You can tell instantly the difference between Italy and France. France is all about QUALITY and sublime, perfected experiences over millennia. The cheese, the wine, the train stations, the buildings…there is an air of perfection and logic about the French systems. Everything works, everything makes logical sense. People know what is going on and they tell you, quite happily, if you don’t know.

In Italy, it’s not like that. Everything is a bit mad; there is chaos all over the show…but a chaos that everyone here understands and you don’t. The train stations are filthy and trains are rarely on time. It can be frustrating at times, but if you just go with it, it’s fine. There are no announcements on the trains about what the next stop is…you just have to wait in suspense, hoping that you can move you and your parents and all the bags out of the train car before the door shuts and you end of Rome or Milan.

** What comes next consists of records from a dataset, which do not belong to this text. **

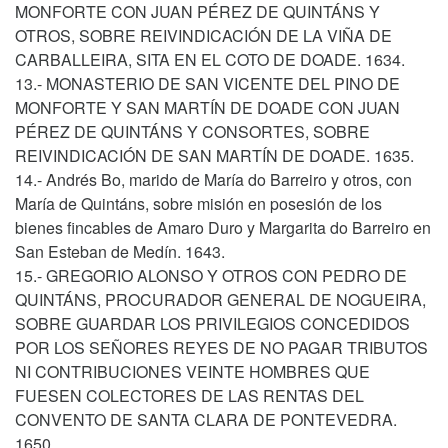
MONFORTE CON JUAN PÉREZ DE QUINTÁNS Y
OTROS, SOBRE REIVINDICACIÓN DE LA VIÑA DE
CARBALLEIRA, SITA EN EL COTO DE DOADE. 1634.
13.- MONASTERIO DE SAN VICENTE DEL PINO DE
MONFORTE Y SAN MARTÍN DE DOADE CON JUAN
PÉREZ DE QUINTÁNS Y CONSORTES, SOBRE
REIVINDICACIÓN DE SAN MARTÍN DE DOADE. 1635.
14.- Andrés Bo, marido de María do Barreiro y otros, con
María de Quintáns, sobre misión en posesión de los
bienes fincables de Amaro Duro y Margarita do Barreiro en
San Esteban de Medín. 1643.
15.- GREGORIO ALONSO Y OTROS CON PEDRO DE
QUINTÁNS, PROCURADOR GENERAL DE NOGUEIRA,
SOBRE GUARDAR LOS PRIVILEGIOS CONCEDIDOS
POR LOS SEÑORES REYES DE NO PAGAR TRIBUTOS
NI CONTRIBUCIONES VEINTE HOMBRES QUE
FUESEN COLECTORES DE LAS RENTAS DEL
CONVENTO DE SANTA CLARA DE PONTEVEDRA.
1650.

But in the chaos is total calm, a complete surrender to the things around you. The Italians don’t really seem to be too interested in controlling much (except the Mob, they like to control everything). Things just seem to work, without too much fuss and new construction or toilet paper. Life just happens for them, easily. No wonder they annoy the French; the Italians make living a pleasurable life look so….easy.

I appreciate a good deal of chaos; it’s my nature. I thrive well in the unknown and unorganized. I like living unplanned mostly because I don’t trust plans at all anymore. I find that when I make plans, God or Pele or Shive or whoever laughs at me and completely changes them. So I have become an evolved appreciator of chaos. But I also appreciate hard work as well; I think in order to get something out of life, you should have to work hard at it. Nothing in life that was worth anything ever seems to be easy (at least for me) and honestly, I do enjoy a bit of blood and sweat now and then.

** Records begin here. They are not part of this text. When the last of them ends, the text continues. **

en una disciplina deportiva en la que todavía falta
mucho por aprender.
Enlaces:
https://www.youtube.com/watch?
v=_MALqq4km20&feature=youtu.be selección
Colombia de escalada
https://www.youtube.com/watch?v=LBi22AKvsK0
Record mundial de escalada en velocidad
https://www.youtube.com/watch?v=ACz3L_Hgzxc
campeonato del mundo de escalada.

In Savona, I feel the same warmth in my dusty old heart that I did in Edinburgh; that sense of childlike wonder and pleasure of just walking down the street and taking all the sights in. I feel like I can breathe in this little, tiny seaside town nestled in a small valley, looking out at the ocean. It’s a place of peace and pleasure; the food, the sun, the sand and streets.

The food is wonderful; a passionate slathering of sauces, pastas…no dish, even ordered on the same day, the same thing, is ever the same. It’s all thrown together and somehow, it just works. Or not, I guess.

I remember in March I got the daft idea of taking a Med. cooking class with my friend Tynan*. Poor Tynan; we were so inappropriately matched cooking buddies. I hardly remembered any of the ingredients and just sort of throw stuff in, while Tynan, having been brought up a tidy and good kiwi boy, had everything ordered nicely (even if he did forget an ingredient or two. Hey nobody is perfect).

One time, he asked me for two table spoons of basil. I grabbed a hunk of fresh, crunchy, basil and threw it in his dish.

“Um…are you sure that was two table spoons?” He looked at me, a bit appalled.

“Sure, why not?”

Later I felt bad; Tynan probably wasn’t used to my Laissez-faire way to cook or my attitude, which has always been, with cooking, about having good ingredients, throw them together and see what happens. He had come here to learn and I was still just improvising my own thing, rarely reading the recipe, making huge errors all the time. I can be a pretty frustrating bitch.

It’s probably because I mistrust plans. I don’t have amazingly intricate plans about my life anymore, like trying to take over the world through the domination of the coffee market in Papau New Guinea (but now that you mention it, it might not be a bad idea…) or anything.

I think my philosophy now is to work hard, jump and hope I land on something soft. Preferably not just my ass, although its getting pretty soft because of all the pasta I’ve been eating! Maybe I should just subcontract my life to the Mafia; they might be able to plan better for me and only take a 15 percent cut…

*Name has been changed to protect the innocent friend.